◆ **About this exercise**:
In the material below, find each line with the word "Fett" and list it.

---------- Data in this exercise ----------

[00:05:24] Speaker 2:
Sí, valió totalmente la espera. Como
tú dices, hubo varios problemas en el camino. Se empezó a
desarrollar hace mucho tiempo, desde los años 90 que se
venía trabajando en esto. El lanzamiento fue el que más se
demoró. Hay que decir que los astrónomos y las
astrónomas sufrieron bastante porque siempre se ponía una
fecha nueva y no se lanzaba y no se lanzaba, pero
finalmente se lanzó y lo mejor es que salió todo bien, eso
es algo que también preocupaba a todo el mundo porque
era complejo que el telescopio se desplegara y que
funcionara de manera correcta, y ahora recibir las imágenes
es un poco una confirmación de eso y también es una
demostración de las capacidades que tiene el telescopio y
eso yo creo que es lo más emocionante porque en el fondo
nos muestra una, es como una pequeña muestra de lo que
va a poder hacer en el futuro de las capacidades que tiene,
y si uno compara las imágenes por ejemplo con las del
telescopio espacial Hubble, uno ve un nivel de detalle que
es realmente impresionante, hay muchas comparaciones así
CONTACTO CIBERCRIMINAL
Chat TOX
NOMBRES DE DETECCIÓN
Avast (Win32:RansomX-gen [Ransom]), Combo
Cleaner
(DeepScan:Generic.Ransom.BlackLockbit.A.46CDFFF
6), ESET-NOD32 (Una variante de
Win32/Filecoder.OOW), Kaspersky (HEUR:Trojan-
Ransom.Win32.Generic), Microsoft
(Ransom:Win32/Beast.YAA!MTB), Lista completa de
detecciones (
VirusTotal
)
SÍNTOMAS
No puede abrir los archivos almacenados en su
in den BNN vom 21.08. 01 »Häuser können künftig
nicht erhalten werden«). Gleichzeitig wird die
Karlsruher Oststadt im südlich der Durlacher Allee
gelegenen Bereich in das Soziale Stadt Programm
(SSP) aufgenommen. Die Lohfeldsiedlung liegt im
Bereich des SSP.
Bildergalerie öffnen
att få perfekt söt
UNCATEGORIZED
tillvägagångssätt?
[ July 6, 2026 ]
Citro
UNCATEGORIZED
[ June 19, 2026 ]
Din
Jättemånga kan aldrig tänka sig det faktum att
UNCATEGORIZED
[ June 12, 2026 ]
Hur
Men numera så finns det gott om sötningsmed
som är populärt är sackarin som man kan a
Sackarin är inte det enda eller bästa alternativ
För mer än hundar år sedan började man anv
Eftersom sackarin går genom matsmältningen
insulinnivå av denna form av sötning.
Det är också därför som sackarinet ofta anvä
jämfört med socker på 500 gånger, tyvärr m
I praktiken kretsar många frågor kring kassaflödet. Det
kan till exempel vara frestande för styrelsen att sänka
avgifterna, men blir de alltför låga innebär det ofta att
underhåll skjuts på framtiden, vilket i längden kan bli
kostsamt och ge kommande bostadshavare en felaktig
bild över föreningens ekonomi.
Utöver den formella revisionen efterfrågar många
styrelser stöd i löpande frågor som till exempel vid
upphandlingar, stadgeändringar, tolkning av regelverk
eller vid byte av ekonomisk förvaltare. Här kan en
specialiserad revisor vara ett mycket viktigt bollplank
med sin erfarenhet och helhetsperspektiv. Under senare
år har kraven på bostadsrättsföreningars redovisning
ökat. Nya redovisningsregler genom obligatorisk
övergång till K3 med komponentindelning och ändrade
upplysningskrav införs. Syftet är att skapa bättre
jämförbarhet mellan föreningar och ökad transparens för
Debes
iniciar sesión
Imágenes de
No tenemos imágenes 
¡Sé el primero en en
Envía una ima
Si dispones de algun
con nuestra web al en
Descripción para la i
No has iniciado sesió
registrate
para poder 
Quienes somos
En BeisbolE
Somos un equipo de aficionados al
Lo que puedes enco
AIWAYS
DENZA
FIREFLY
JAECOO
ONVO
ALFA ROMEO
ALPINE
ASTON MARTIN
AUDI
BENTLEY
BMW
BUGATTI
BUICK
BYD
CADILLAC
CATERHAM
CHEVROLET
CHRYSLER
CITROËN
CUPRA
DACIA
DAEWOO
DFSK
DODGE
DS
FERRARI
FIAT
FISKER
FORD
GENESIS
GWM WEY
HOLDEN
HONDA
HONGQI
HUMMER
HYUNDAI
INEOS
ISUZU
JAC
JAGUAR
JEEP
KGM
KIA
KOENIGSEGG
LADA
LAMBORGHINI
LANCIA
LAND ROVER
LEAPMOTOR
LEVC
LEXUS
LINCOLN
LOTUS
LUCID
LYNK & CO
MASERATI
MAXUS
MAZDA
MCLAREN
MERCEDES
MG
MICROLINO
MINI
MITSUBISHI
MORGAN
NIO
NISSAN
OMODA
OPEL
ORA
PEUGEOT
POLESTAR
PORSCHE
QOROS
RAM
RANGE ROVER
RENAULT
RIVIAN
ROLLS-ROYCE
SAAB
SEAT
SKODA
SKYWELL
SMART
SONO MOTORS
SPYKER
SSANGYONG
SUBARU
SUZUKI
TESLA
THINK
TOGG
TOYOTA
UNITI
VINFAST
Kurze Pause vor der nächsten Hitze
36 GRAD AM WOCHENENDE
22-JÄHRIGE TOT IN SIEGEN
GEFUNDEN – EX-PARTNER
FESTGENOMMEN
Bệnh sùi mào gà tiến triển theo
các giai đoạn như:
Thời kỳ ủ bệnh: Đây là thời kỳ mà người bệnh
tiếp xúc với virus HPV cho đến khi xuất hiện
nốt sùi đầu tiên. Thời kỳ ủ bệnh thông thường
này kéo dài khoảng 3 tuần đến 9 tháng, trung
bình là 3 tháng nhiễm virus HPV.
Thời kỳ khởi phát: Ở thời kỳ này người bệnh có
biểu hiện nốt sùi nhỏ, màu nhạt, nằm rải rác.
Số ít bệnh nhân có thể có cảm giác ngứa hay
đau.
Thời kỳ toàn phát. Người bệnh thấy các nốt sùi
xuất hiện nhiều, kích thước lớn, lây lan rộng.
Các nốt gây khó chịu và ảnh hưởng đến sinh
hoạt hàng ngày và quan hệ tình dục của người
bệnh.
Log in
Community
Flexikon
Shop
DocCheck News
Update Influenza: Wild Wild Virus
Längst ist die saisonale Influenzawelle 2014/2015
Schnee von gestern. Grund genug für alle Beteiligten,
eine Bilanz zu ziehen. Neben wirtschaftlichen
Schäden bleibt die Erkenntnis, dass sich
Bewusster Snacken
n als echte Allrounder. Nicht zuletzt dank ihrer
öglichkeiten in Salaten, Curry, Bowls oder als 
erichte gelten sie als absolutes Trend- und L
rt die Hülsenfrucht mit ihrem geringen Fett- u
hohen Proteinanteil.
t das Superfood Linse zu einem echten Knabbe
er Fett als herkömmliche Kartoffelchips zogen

----------

◆ **Output of the exercise**:
rt die Hülsenfrucht mit ihrem geringen Fett- u
er Fett als herkömmliche Kartoffelchips zogen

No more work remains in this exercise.